Dosya kapsamı, mevcut delil durumu ve ileri sürülen istinaf sebepleri dikkate alındığında mahkemenin vakıa ve hukuki değerlendirmesinde usul ve esas yönünden yasaya aykırılık bulunmadığı, davalı konusu “…” ibareli başvuru ile davacının “…” esas unsurlu markaları arasında biçim, düzenleme ve tertip tarzı itibariyle görsel, sescil ve anlamsal olarak 6769 sayılı kanun 6/1 anlamında ortalama tüketicileri iltibasa düşürecek derecede bir benzerliğin bulunmadığı, zira dava konusu başvuruda yer alan “…” ibaresi ile yeterli ayırt ediciliğin sağlandığı, Yargıtay 11. HD.’nin “…” ibaresini davacı markaları ile benzer bulmayan 26.10.2020 tarih ve 2020/616 E.- 2020/4442 K. sayılı, “…” ibaresini davacı markaları ile benzer bulmayan 12.10.2020 tarih ve 2020/119 E.- 2020/3987 K. sayılı, “…” ibaresini davacı markaları ile benzer bulmayan 10.04.2018 tarih ve 2016/7123 E.- 2018/2557 K. sayılı, “…” ibaresini davacı markaları ile benzer bulmayan 04.11.2019 tarih ve 2019/141 E.- 2019/6786 K. sayılı ilamlarının da bu yönde olduğu, tarafların marka işaretleri arasında benzerlik bulunmadığından davacının itirazına mesnet markalarının tanınmış olup olmadığının sonuca etkili bulunmadığı anlaşılmakla, davacı vekilinin istinaf başvurusunun esas yönünden reddine dair hüküm kurmak gerekmiştir.
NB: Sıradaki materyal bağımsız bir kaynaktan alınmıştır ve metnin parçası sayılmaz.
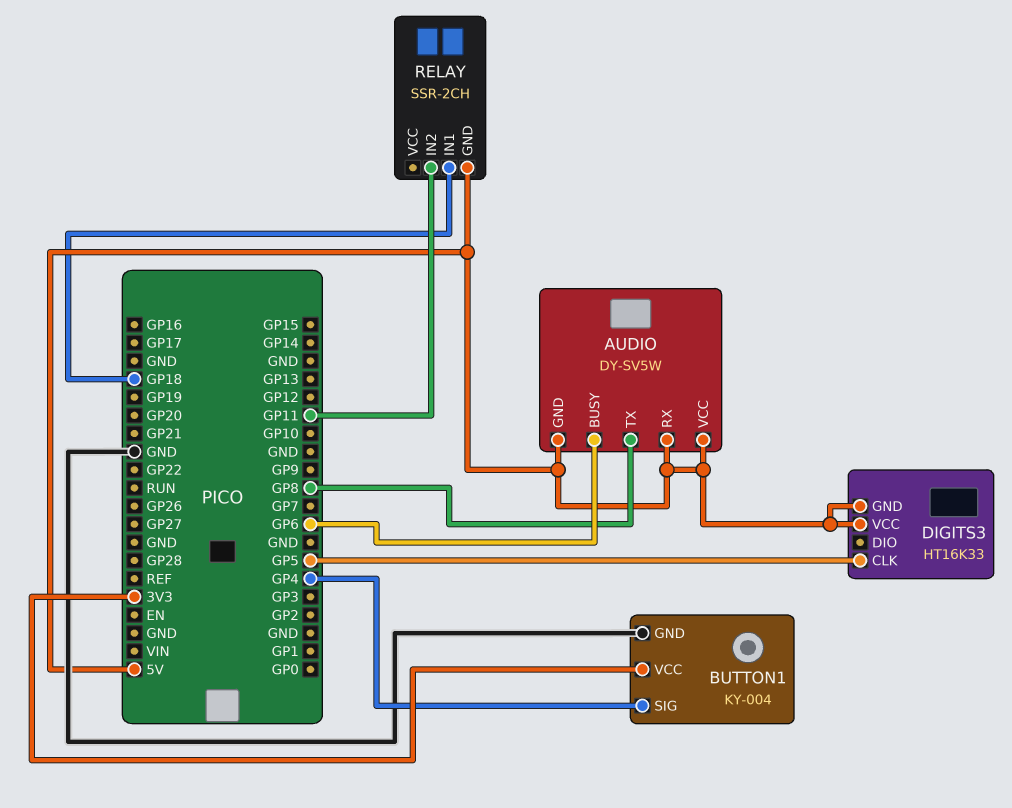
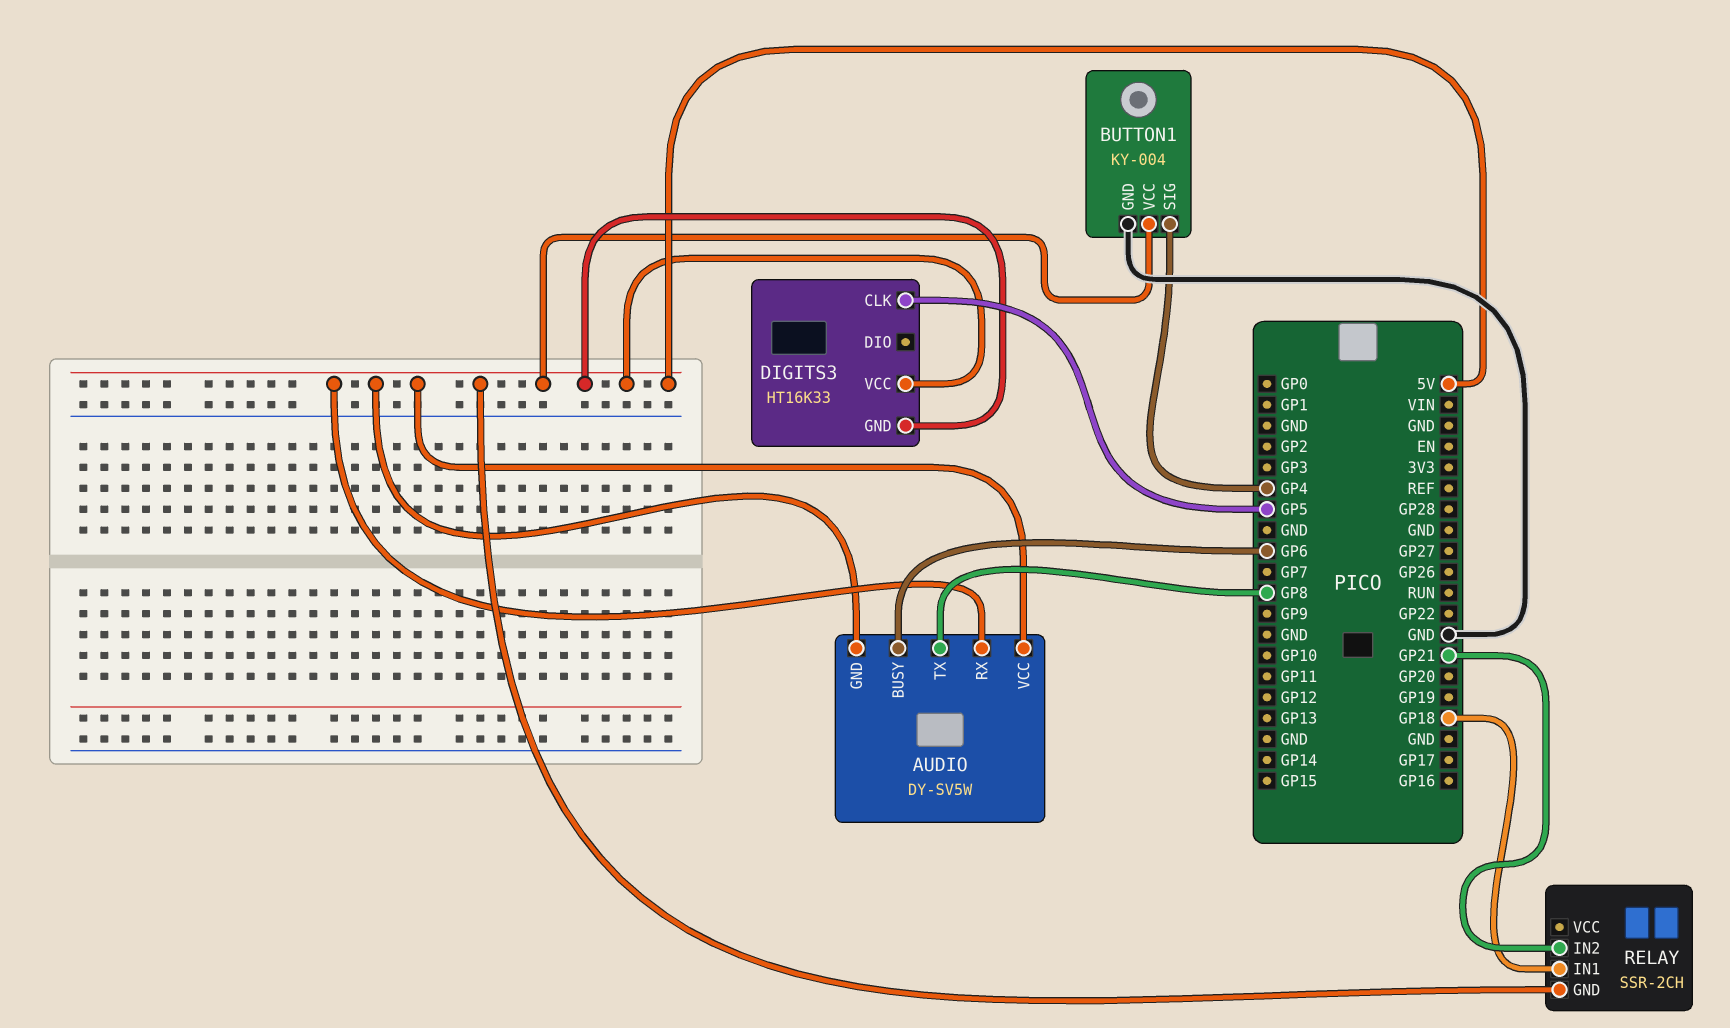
BUTTON1 pin VCC: 3V3 -> 5V
RELAY pin IN2: GP11 -> GP21

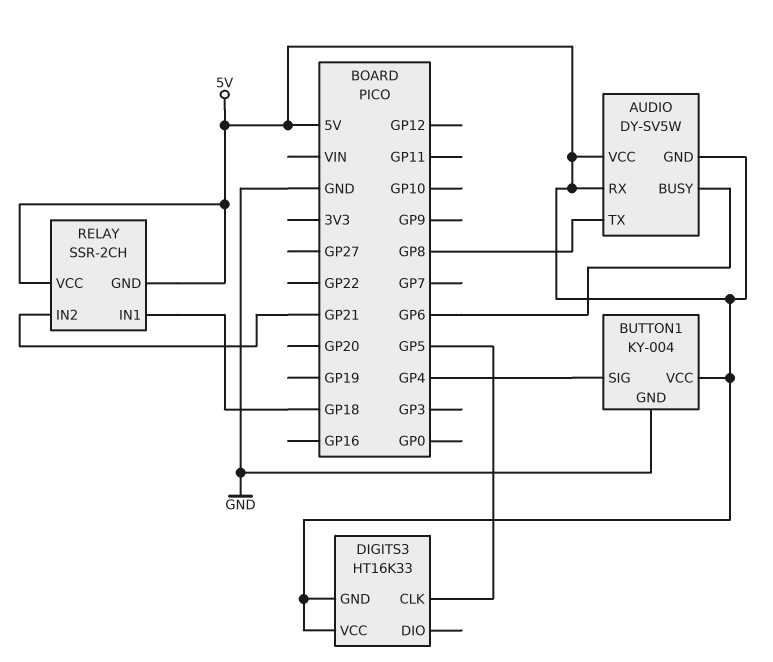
RELAY pin VCC: none -> 5V

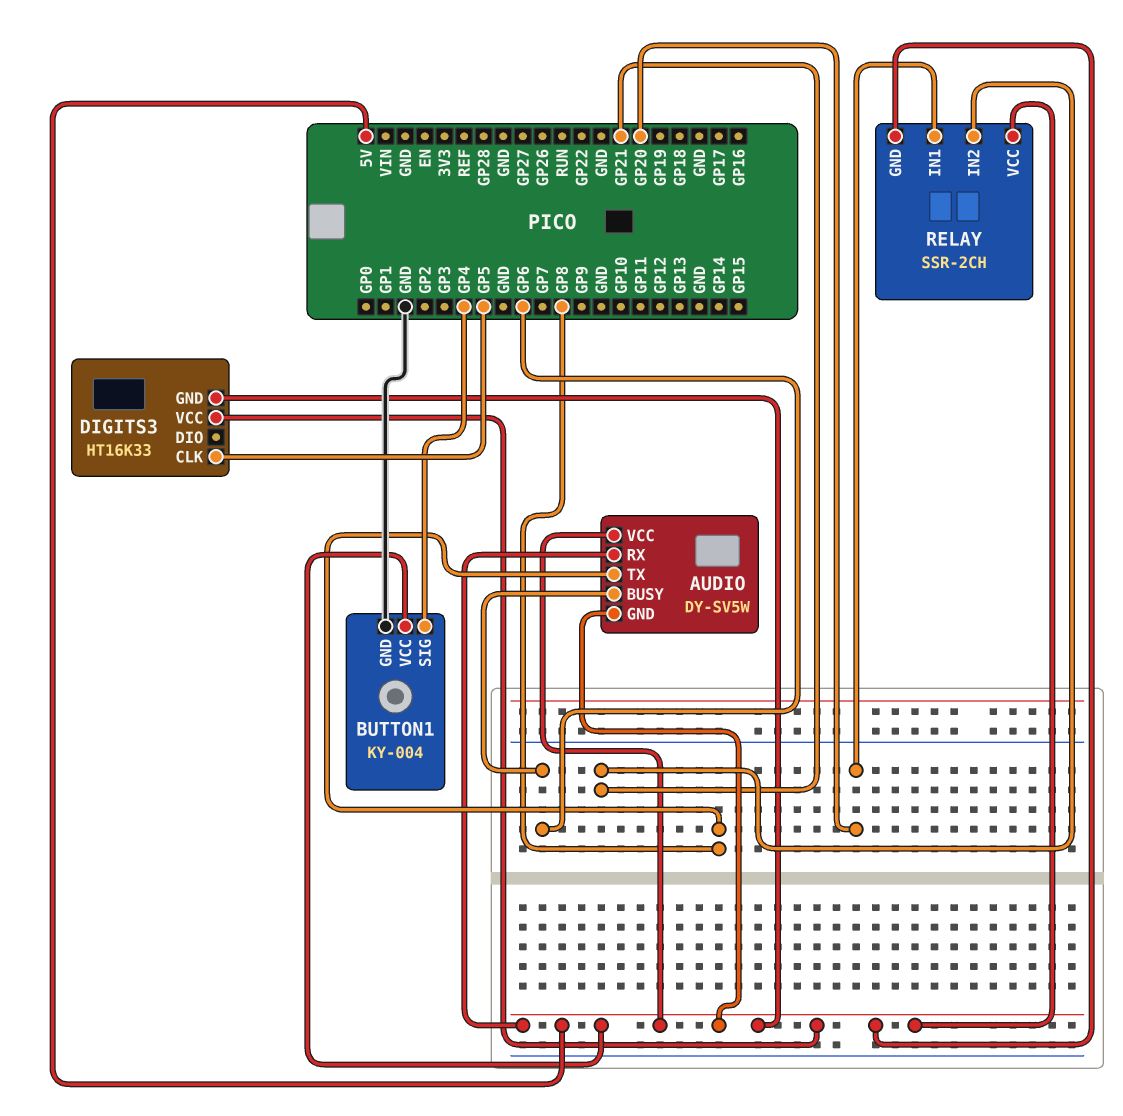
RELAY pin IN1: GP18 -> GP20

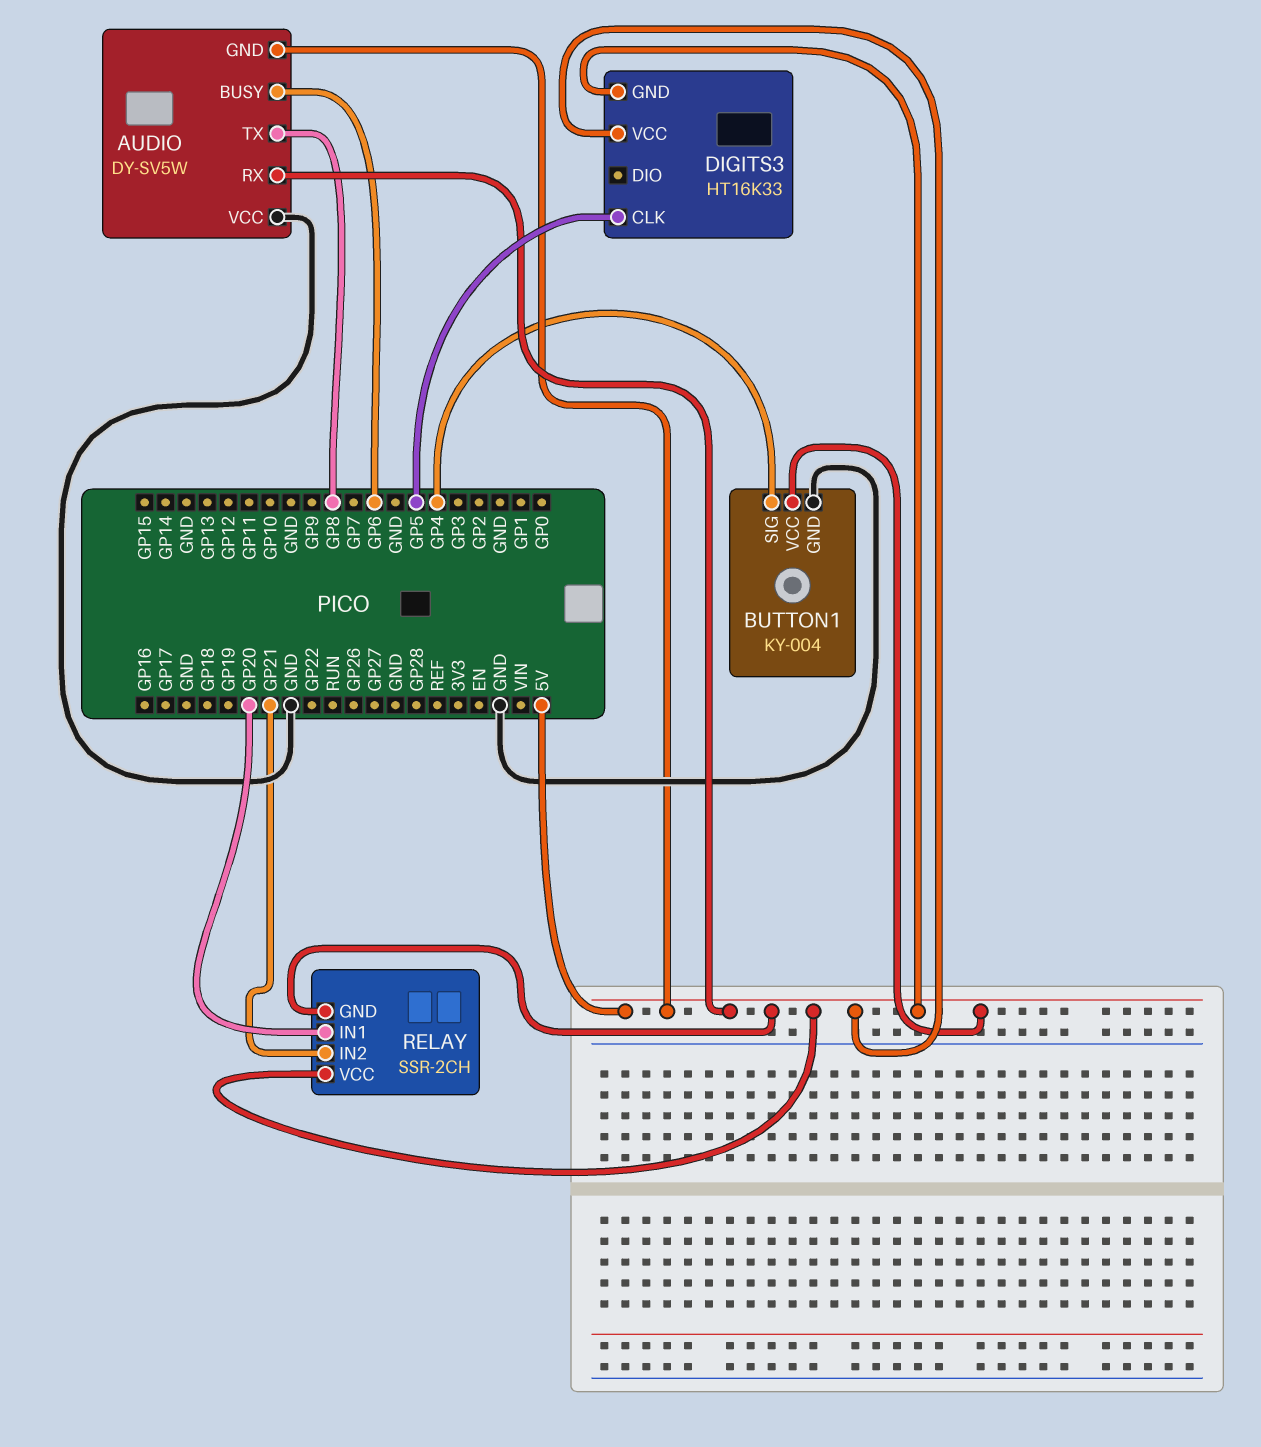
AUDIO pin VCC: 5V -> GND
HÜKÜM : Gerekçesi yukarıda belirtildiği üzere;
1-Davacı vekilinin istinaf başvurusunun HMK’nın 353/1-b.1 maddesi gereğince ESASTAN REDDİNE,
2-Alınması gereken 80,70 TL maktu istinaf karar ve ilam harcından, davacı tarafça istinaf başvurusunda yatırılan 54,40 TL istinaf karar ve ilam harcının mahsubu ile bakiye 26,30 TL’nin davacıdan tahsili ile hazineye irat kaydına,
3-İstinaf aşamasında davacı tarafından yapılan yargılama giderlerinin davacı üzerinde bırakılmasına,
4-İstinaf aşamasında duruşma açılmadığından taraflar lehine vekalet ücreti takdirine yer olmadığına,
Dosya üzerinde yapılan inceleme sonucunda oybirliği ile 24/02/2022 tarihinde HMK 361. maddesi uyarınca kararın tebliğinden itibaren iki hafta içerisinde Yargıtay temyiz yolu açık olmak üzere karar verildi.